In our study lower complication versus 9% in Benoit’s study is probably due to improvement in surgical techniques, increased skillfulness of the surgeons, development in using immunosuppressive drugs after the transplantation. The authors emphasized that the urologic complications after kidney transplantation are affected by the position of the transplanted kidney, kidney positioning and the type of ureteral anastomosis. The difference in the results between their study and ours is probably due to using ureteroureterostomy by them which accompanies with high complication rates. But after changing their method from ureteroureterostomy to ureteroneocystostomy, the complication rate decreased significantly, and this resulted in less accuracy in their study.

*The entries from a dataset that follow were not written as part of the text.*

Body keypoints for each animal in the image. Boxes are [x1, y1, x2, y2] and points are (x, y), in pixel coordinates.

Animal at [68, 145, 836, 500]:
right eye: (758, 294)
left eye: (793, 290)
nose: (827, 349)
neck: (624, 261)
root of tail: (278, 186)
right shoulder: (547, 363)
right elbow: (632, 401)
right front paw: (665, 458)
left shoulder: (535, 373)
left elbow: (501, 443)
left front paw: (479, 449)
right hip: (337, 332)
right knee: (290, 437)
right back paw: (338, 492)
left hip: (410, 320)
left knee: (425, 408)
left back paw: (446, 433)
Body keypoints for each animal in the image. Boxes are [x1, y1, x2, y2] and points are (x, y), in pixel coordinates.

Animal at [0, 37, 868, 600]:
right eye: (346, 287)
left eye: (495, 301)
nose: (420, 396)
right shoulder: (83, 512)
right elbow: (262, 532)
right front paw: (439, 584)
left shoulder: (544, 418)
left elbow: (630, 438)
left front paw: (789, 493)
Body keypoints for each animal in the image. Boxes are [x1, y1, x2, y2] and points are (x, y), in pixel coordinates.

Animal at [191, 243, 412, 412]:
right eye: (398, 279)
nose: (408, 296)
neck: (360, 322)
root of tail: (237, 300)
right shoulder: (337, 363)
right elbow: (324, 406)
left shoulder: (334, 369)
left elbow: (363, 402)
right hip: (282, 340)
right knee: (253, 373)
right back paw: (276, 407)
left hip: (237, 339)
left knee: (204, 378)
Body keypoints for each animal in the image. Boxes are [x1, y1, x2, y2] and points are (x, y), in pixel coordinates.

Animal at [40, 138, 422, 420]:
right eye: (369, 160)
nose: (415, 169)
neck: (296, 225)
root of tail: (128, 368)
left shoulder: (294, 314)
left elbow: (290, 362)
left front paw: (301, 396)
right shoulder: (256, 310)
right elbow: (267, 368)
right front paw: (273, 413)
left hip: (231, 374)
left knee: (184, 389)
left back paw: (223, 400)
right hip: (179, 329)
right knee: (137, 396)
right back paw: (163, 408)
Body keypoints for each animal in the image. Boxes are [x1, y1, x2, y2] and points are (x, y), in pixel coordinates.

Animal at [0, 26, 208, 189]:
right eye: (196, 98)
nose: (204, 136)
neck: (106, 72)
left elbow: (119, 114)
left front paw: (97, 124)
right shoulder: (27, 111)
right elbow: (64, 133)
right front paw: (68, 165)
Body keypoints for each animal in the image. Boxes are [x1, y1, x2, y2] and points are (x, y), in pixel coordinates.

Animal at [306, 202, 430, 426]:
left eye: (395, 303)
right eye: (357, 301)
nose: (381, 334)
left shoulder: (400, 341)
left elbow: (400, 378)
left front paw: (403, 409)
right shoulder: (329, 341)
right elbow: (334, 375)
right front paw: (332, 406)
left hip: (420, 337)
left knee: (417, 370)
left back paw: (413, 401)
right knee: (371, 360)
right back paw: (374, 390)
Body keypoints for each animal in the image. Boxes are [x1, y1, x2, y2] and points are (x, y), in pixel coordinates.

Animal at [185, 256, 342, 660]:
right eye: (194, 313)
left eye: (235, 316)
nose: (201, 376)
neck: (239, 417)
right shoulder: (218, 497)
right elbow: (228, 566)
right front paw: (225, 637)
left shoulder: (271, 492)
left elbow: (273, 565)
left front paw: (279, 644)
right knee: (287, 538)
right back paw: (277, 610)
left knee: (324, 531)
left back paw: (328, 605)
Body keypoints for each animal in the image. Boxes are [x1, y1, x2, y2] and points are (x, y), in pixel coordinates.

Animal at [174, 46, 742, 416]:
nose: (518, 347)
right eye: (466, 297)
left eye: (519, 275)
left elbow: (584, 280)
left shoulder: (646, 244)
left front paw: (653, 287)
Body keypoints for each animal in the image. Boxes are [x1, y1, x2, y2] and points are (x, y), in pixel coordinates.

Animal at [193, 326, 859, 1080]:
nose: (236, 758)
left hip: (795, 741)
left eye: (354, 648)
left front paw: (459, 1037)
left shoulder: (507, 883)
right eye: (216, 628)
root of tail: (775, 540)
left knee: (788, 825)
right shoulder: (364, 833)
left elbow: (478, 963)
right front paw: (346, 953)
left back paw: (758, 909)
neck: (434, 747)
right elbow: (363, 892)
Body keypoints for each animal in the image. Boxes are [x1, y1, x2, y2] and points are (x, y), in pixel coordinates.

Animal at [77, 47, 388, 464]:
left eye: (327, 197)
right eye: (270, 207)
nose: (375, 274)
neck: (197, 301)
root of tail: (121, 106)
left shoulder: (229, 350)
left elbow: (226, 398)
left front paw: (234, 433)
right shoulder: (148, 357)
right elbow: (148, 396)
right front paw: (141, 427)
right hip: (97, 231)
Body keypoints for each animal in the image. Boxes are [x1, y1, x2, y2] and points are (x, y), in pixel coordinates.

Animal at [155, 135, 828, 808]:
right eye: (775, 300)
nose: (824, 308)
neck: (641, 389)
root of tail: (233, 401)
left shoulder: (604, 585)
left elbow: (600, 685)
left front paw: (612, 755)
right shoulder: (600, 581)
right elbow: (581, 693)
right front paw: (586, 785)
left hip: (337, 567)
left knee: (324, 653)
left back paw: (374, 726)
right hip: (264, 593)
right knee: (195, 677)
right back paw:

Conclusion: According to our findings, it can be concluded that the length of the transplanted ureter does not have any association with the frequency of urologic complication occurrence. It seems that improvement in surgical techniques, surgeons’ skillfulness and development in using immunosuppressive drugs are the factors decreasing this rate. We can conclude that not considering the ureteral length is a safe limit in kidney transplantation surgeries, and ureters between 7–12 m can be anastomosed safely without any effect on urologic complications rate.